A Roma tutto tace
Il mondo corre e Giorgia Meloni sta a guardare. L’impasse sempre più difficile da aggirare

Il mondo corre. La rincorsa frenetica delle prese di posizione di Trump, Putin, Zelensky ci proiettano in un ottovolante della storia. I volenterosi si stringono intorno a Kyiv, dove si sono riuniti sabato per quella che la stampa di tutto il mondo ha definito come la maggiore iniziativa diplomatica degli ultimi mesi se non degli ultimi anni, per mettere fine alla guerra in Ucraina. Emmanuel Macron, Keir Starmer, Donald Tusk, Friedrich Merz fanno quadrato intorno a Zelensky. Meloni si è collegata in videocall. Un vedo/non vedo timido e ritroso che rende ibrida, sempre più indefinita e opaca l’adesione italiana a una campagna di rafforzamento che altrove non conosce esitazioni. Parigi sta mandando i suoi aerei migliori negli aeroporti del Paese invaso dai russi.
La Germania i suoi missili di medio-lungo raggio. La Gran Bretagna aumenta gli aiuti e invia i suoi istruttori militari. Continueranno a sostenere l’Ucraina perché sanno che la sicurezza europea passa da lì. E mentre rafforzano la Difesa contro Mosca, gli europei guardano a Kyiv come benefico, vantaggioso partner nell’integrazione della loro sicurezza comune. Se gli ucraini si dimostrano sempre più fiduciosi in loro stessi, anche i volenterosi sono sempre più consapevoli che l’integrazione dell’Ucraina nel sistema-Europa darà un contributo sostanziale al suo rafforzamento. Ne sono convinti all’Eliseo e a Downing Street, così come a Berlino e a Varsavia. E tenendo il punto, bilanciano lo strepitio dei missili russi. E oppongono alle minacce di Vladimir Putin la fermezza e la coerenza di un’Europa mobilitata.
A Roma tutto tace
E intanto, a Roma? Tutto tace. Giorgia Meloni ha trascorso la giornata di ieri parlando con il leader greco, Kyriakos Mitsotakis, nel verde della placida e defilata residenza diplomatica della presidenza del Consiglio a villa Pamphili. Nella dimora barocca contornata dal labirinto delle siepi, Meloni e i suoi ministri hanno ribadito l’amicizia storica tra Italia e Grecia. Intanto fuori, intorno a noi, il mondo corre: la Turchia si offre come sede negoziale, gli interessati parrebbero disponibili a incontrarsi. Putin prima dice di sì, poi esita. Trump a quel punto affonda: «Vengo anch’io». Il presidente ucraino accelera: «Accordiamoci per una tregua di trenta giorni», si porta avanti. Il nuovo Papa, Leone XIV, non sembra meno deciso. In una affettuosa telefonata con Zelensky esamina la possibilità di andare a Kyiv. Di andare, non di fare un collegamento su Zoom.

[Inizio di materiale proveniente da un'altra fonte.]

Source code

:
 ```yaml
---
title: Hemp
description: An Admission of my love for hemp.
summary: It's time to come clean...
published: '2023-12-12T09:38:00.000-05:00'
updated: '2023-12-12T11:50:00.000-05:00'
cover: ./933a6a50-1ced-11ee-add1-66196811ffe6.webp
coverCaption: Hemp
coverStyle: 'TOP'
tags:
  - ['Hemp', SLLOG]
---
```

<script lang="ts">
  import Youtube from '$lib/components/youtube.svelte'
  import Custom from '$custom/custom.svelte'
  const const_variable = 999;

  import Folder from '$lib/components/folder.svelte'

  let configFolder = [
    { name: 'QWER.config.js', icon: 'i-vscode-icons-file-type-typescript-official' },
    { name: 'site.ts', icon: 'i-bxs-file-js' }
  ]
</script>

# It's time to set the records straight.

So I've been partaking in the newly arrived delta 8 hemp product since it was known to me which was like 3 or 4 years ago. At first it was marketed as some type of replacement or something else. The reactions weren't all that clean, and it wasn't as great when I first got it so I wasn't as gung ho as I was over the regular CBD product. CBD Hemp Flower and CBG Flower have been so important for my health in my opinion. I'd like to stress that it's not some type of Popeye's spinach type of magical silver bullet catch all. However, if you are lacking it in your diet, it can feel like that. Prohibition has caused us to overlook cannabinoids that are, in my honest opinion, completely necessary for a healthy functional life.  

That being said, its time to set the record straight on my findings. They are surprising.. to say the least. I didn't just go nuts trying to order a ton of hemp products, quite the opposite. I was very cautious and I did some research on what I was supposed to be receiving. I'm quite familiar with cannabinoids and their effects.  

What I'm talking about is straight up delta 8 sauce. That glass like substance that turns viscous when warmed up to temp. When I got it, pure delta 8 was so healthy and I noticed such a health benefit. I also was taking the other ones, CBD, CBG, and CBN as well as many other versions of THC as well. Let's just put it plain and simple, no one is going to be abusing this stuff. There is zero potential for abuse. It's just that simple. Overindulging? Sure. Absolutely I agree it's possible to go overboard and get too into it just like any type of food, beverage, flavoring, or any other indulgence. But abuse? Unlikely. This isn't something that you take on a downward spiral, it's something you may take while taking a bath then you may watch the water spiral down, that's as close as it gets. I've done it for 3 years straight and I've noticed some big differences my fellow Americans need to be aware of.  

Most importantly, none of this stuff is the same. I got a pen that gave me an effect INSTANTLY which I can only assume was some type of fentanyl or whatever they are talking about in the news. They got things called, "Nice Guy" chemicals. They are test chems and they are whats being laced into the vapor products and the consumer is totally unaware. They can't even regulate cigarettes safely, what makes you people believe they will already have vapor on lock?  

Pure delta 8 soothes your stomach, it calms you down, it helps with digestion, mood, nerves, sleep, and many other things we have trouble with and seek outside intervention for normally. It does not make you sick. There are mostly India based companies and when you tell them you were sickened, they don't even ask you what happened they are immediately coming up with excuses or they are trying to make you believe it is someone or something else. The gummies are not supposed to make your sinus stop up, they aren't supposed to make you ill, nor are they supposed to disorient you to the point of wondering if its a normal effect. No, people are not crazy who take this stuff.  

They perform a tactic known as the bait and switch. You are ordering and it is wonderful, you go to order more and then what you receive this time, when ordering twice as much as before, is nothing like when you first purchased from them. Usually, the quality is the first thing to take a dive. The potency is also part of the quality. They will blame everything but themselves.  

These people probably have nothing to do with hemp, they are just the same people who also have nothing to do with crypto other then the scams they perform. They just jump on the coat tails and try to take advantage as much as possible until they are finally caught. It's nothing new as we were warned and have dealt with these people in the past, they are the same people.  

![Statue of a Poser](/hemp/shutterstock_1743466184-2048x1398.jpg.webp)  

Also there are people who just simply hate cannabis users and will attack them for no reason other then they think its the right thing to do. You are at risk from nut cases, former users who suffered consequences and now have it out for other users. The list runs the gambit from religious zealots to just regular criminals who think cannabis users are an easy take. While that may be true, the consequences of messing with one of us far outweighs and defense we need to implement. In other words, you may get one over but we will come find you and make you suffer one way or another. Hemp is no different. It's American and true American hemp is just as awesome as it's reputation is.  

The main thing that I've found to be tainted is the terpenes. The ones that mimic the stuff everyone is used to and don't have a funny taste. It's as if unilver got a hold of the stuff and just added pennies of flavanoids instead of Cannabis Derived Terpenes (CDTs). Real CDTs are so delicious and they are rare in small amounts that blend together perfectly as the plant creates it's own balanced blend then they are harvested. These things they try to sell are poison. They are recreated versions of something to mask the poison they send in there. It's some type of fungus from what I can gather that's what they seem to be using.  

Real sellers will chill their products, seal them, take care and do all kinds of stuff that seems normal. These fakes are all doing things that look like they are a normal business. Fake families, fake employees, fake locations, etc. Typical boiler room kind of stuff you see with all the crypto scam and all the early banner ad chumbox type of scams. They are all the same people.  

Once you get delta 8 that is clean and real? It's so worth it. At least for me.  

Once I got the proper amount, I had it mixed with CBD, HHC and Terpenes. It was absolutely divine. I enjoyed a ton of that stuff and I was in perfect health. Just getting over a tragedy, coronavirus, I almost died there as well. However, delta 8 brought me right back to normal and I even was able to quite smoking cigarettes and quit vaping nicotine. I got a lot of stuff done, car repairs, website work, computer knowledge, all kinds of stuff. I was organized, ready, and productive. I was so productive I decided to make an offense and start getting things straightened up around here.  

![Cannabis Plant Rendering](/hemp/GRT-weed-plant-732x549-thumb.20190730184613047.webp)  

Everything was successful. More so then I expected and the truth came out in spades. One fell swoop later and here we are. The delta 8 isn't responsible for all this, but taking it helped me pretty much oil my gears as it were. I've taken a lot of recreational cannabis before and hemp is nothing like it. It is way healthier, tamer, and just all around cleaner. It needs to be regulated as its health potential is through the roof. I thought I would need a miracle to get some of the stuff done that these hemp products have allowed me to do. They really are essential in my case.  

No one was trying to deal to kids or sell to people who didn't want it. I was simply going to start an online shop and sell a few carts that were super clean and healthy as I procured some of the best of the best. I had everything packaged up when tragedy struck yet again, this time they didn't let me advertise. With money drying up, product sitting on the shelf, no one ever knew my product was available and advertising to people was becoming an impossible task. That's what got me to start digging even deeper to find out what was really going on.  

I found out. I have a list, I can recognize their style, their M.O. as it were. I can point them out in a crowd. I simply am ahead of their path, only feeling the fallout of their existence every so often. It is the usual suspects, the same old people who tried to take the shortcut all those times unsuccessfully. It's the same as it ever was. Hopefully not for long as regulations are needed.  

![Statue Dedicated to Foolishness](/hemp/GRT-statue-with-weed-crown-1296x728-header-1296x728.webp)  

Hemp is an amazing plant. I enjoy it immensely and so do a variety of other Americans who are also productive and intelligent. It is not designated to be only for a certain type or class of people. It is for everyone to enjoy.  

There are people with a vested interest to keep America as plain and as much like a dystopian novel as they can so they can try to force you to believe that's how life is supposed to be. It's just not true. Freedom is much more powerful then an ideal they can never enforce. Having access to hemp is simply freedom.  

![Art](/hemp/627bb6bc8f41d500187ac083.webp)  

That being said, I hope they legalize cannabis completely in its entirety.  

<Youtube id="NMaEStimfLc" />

L’impasse difficile da aggirare
Certo, se Meloni non si fa vedere in Ucraina insieme agli altri leader europei, un motivo c’è. Stretta tra l’europeismo di Forza Italia, rafforzato dallo sprone di Marina Berlusconi, e il freno a mano tirato da Matteo Salvini, Meloni si trova in un’impasse sempre più difficile da aggirare. Antonio Tajani assicura che si terrà a Roma, a luglio, la grande conferenza internazionale sulla ricostruzione dell’Ucraina. Attenzione: la ricostruzione, dice la storia, la fa chi si è impegnato, ha aiutato, ha contribuito di più negli anni della guerra. Giorgia Meloni torni sulla scena da protagonista. Il prima possibile, se non è già tardi.